A pause stretched between them.
"And if that decision prevented something worse?" Vassiel asked.
Eden's jaw tightened slightly. "You didn't see those corpses and think 'prevention.'"
Vassiel didn't answer immediately.
"I saw control," he said at last.
Silence settled heavily in the alley.
Eden looked back toward the city center. "If a place has to hunt people for asking questions," he said quietly, "it deserves to be challenged."
"Challenged," Vassiel repeated. "Or dismantled?"
"If it's rotten," Eden replied, "you don't patch it."
"And what replaces it?" Vassiel asked.
Eden didn't hesitate. "Something better."
Vassiel studied him for a long moment.
"Something better," he echoed softly.
The tension eased slightly, but not completely.
"You're right," Eden said after a moment. "It's dangerous. But it's a risk I'm willing to take. You don't have to come with me."
Vassiel closed his eyes briefly and exhaled through his nose, then dragged a hand across his forehead.
"Fine," he muttered. "If we stay, we don't move openly."
Eden waited.
"We find refuge inside the city," Vassiel continued. "Somewhere they won't look first. We change our appearance. Masks. Hoods. Anything to obscure our faces. If they're searching for us, we give them someone else."
Eden nodded slowly. "Yeah. We do that."
A brief pause.
"But we still go to the bartender."
Vassiel let out a tired sigh. "You're determined."
"He recognized the symbol," Eden said. "That wasn't fear.

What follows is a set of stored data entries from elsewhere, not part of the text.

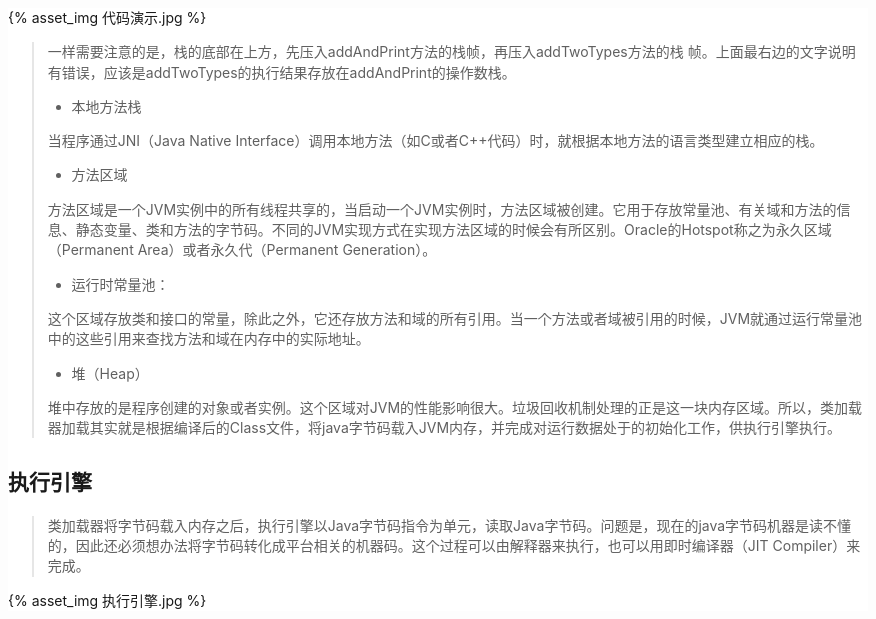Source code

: {% asset_img 代码演示.jpg %}

> ​	一样需要注意的是，栈的底部在上方，先压入addAndPrint方法的栈帧，再压入addTwoTypes方法的栈          帧。上面最右边的文字说明有错误，应该是addTwoTypes的执行结果存放在addAndPrint的操作数栈。
>
> - 本地方法栈
>
> 当程序通过JNI（Java Native Interface）调用本地方法（如C或者C++代码）时，就根据本地方法的语言类型建立相应的栈。
>
> - 方法区域
>
> 方法区域是一个JVM实例中的所有线程共享的，当启动一个JVM实例时，方法区域被创建。它用于存放常量池、有关域和方法的信息、静态变量、类和方法的字节码。不同的JVM实现方式在实现方法区域的时候会有所区别。Oracle的Hotspot称之为永久区域（Permanent Area）或者永久代（Permanent Generation）。
>
> - 运行时常量池：
>
> 这个区域存放类和接口的常量，除此之外，它还存放方法和域的所有引用。当一个方法或者域被引用的时候，JVM就通过运行常量池中的这些引用来查找方法和域在内存中的实际地址。
>
> - 堆（Heap）
>
> 堆中存放的是程序创建的对象或者实例。这个区域对JVM的性能影响很大。垃圾回收机制处理的正是这一块内存区域。所以，类加载器加载其实就是根据编译后的Class文件，将java字节码载入JVM内存，并完成对运行数据处于的初始化工作，供执行引擎执行。

## 执行引擎

> 类加载器将字节码载入内存之后，执行引擎以Java字节码指令为单元，读取Java字节码。问题是，现在的java字节码机器是读不懂的，因此还必须想办法将字节码转化成平台相关的机器码。这个过程可以由解释器来执行，也可以用即时编译器（JIT Compiler）来完成。

{% asset_img 执行引擎.jpg %}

That was familiarity."
"Or self-preservation," Vassiel replied.
"Either way," Eden said, "he knows something."
Vassiel looked toward the main road again, watching another patrol pass in precise intervals.
"Alright," he said finally. "We move carefully. No sudden turns. No lingering."
"It's not like you were listening to me before," he added dryly.
Eden allowed a faint, fleeting smirk. "I heard you."
They led the horses back toward the alley entrance.
Before stepping out, both scanned the street once more. Guards passed at measured intervals. Citizens moved with quiet compliance. The city functioned like a machine — efficient, controlled.
Predictable.
Eden mounted first despite the lingering ache in his body.
Vassiel followed.
They rode back into the flow of the street, posture calm, movements deliberate.
As they continued toward the center, Eden's thoughts returned to the words spoken moments earlier.
The imperfect.
He didn't know what that meant.
But he had the distinct feeling the city did.
And that was reason enough not to turn back.